Print everything from "Voted Murometz" down to "help commenting on..." in the forum discussion of the Monk's Spade below, leaving the wording unchanged.
* START Provided text *
Weapons I have trained with, boar oar, horse stirrup to name the oddest ones. I like stuff like this. Its great.
Voted Murometz
October 19, 2006, 22:52
yep, I've always liked this one too Cap.

Threw the Monk's Spade a link in 30 Tomes Moon, but as you may know, anything with an apostrophe in the name, doesnt work as a link. So I had to put the ####..yech, not as aesthetically pleasing.

Oh And I am pretty sure I've voted on this before!
Voted Wulfhere
October 20, 2006, 2:11
Not bad! An interesting folk weapon, but there's just one detail that I couldn't help commenting on...

35 pounds! Perhaps a hero of legend could haul around such a weapon, but as a normal weapon? Whew! Those monks had better have an excellent workout regimen!

8 to 10 pounds would be more realistic.
December 8, 2006, 11:50
I know. It seems bizzare, but I have found three different sources that have all confirmed the use of an iron handle and the weight (30 lbs in one case).

Perhaps the iron is used for training and the wooden ones used for everyday user? Nothing is mentioned in my research, but I will keep looking.
December 9, 2006, 1:00
I've seen some sources as well, but I doubt their veracity. Perhaps they are exaggerated, or perhaps they are not translated well.
December 19, 2007, 21:30
I'll settle the debate! I have decided they will weigh 21 lbs in my world, not an ounce more! :)

I like this thing! Love items like these in general.
Voted Cheka Man
December 19, 2007, 22:00
Sorry for not voting on this earlier.
December 21, 2007, 16:32
Okay. I did some research on this a while ago, and of course promptly forgot to post any of this.

The story I associated with my piece seems to be one of the "accepted" reasons for the piece, yet upon review, historically, the reason it existed was not this one.
* END Provided text *
* START Data extract *
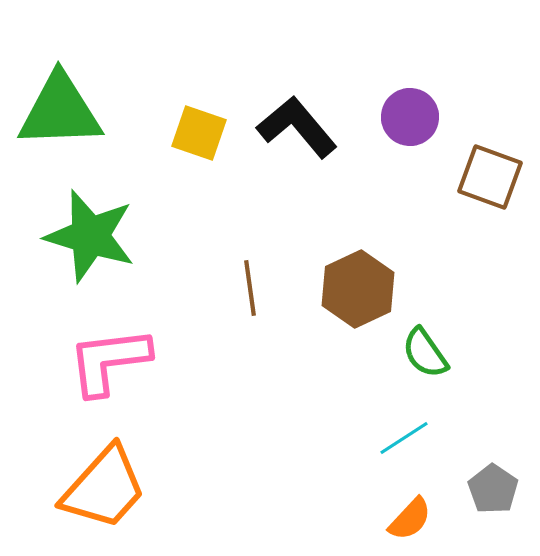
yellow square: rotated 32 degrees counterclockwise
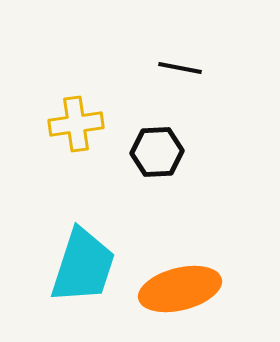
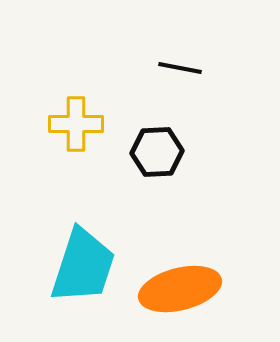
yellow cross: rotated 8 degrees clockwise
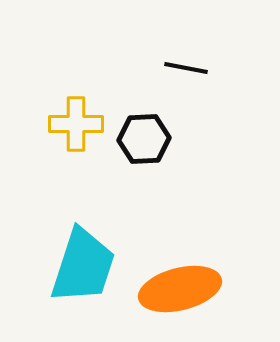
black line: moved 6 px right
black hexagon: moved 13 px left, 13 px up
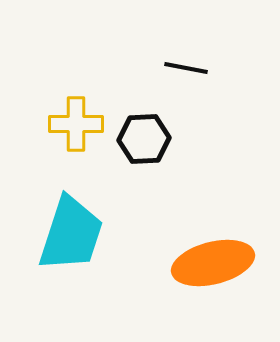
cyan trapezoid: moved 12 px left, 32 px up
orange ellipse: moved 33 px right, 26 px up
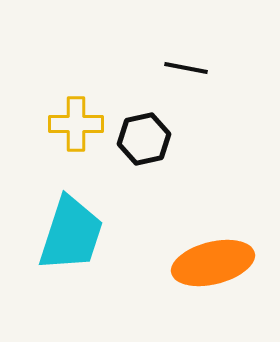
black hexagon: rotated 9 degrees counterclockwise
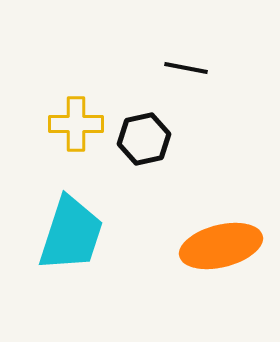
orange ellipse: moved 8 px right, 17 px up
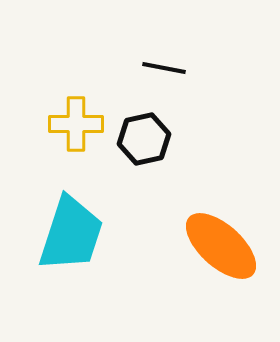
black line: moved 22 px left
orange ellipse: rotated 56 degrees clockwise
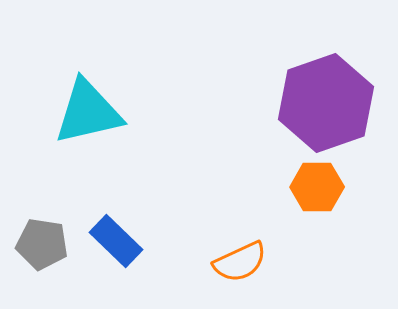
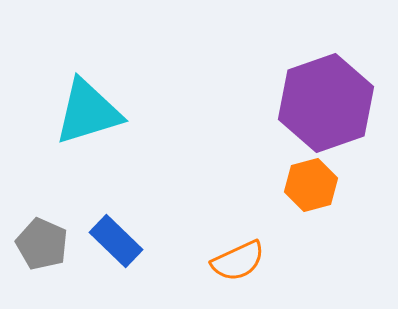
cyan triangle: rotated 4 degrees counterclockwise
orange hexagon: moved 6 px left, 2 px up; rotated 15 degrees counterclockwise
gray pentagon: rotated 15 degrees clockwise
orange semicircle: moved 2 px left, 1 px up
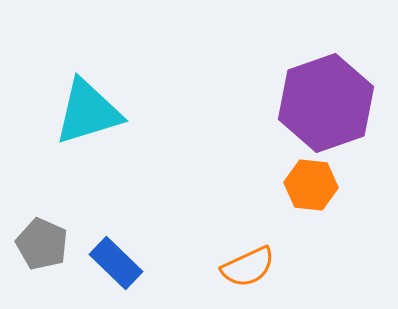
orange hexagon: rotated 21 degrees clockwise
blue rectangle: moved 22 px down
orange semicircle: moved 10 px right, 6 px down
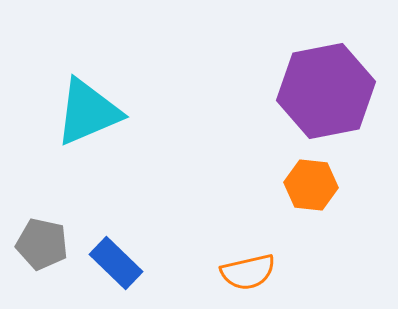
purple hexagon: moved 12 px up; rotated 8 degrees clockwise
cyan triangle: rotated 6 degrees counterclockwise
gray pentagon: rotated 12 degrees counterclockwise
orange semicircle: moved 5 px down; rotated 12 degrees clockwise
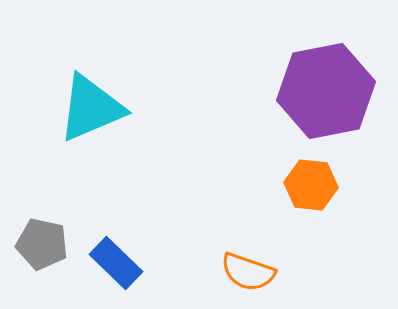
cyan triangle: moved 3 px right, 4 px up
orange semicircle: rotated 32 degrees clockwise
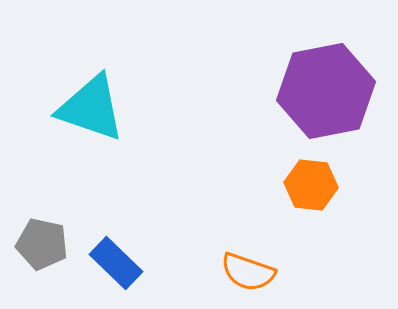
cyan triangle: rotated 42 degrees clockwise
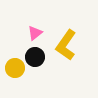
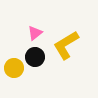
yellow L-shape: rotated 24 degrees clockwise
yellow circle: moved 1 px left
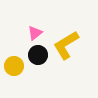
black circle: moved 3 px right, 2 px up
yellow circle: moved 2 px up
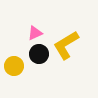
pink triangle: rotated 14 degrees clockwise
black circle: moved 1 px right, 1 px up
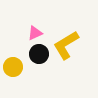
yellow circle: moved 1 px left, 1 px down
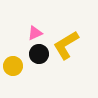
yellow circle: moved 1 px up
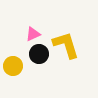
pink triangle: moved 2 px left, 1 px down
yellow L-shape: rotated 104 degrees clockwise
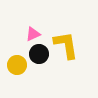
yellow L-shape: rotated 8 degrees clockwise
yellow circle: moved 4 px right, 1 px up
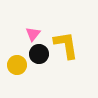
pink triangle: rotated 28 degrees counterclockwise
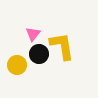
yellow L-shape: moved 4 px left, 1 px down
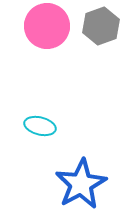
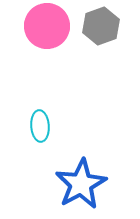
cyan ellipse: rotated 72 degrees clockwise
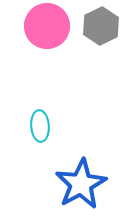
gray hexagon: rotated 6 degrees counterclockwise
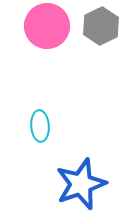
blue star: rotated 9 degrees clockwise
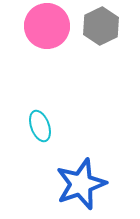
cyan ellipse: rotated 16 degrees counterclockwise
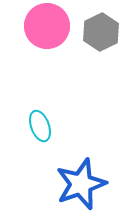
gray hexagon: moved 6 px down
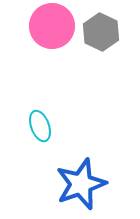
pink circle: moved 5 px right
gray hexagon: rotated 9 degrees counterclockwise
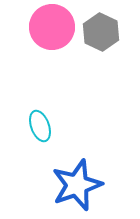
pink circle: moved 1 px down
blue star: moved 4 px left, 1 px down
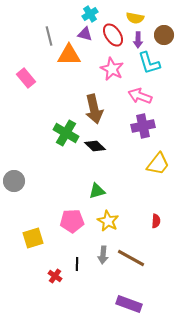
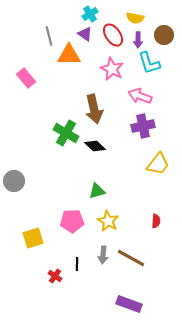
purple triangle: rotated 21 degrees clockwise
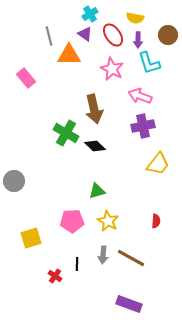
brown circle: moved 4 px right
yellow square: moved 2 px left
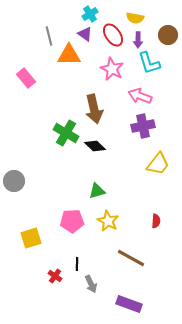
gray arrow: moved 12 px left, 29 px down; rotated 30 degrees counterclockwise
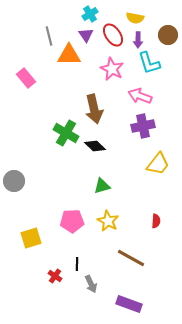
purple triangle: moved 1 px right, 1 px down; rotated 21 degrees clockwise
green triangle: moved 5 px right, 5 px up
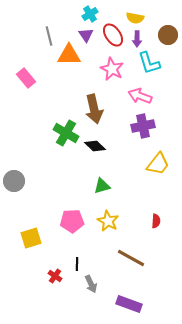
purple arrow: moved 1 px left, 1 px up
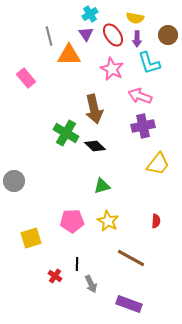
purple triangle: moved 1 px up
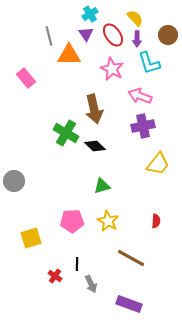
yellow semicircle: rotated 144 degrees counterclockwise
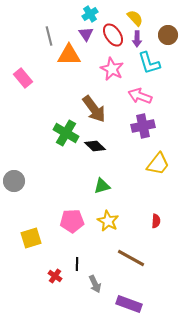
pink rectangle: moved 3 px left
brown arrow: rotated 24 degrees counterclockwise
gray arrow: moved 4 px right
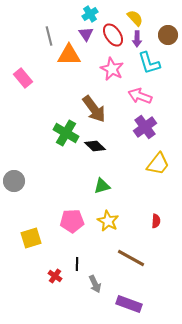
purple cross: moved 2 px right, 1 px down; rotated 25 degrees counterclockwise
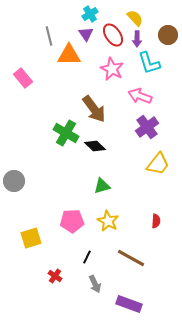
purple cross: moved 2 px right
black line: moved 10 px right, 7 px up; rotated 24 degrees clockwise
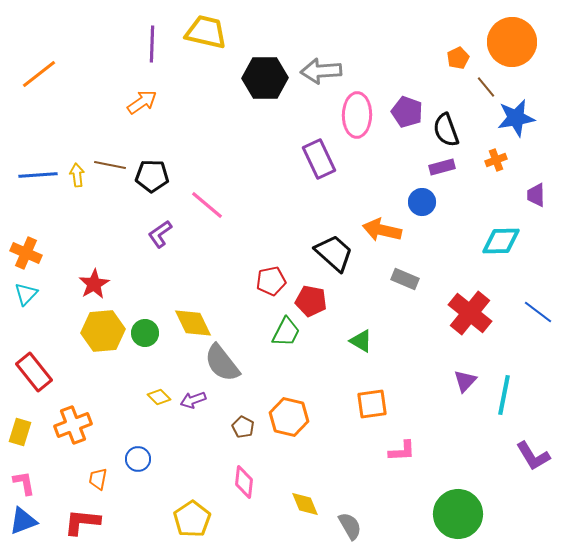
* END Data extract *
◆ Expected answer
Voted Murometz
October 19, 2006, 22:52
yep, I've always liked this one too Cap.

Threw the Monk's Spade a link in 30 Tomes Moon, but as you may know, anything with an apostrophe in the name, doesnt work as a link. So I had to put the ####..yech, not as aesthetically pleasing.

Oh And I am pretty sure I've voted on this before!
Voted Wulfhere
October 20, 2006, 2:11
Not bad! An interesting folk weapon, but there's just one detail that I couldn't help commenting on...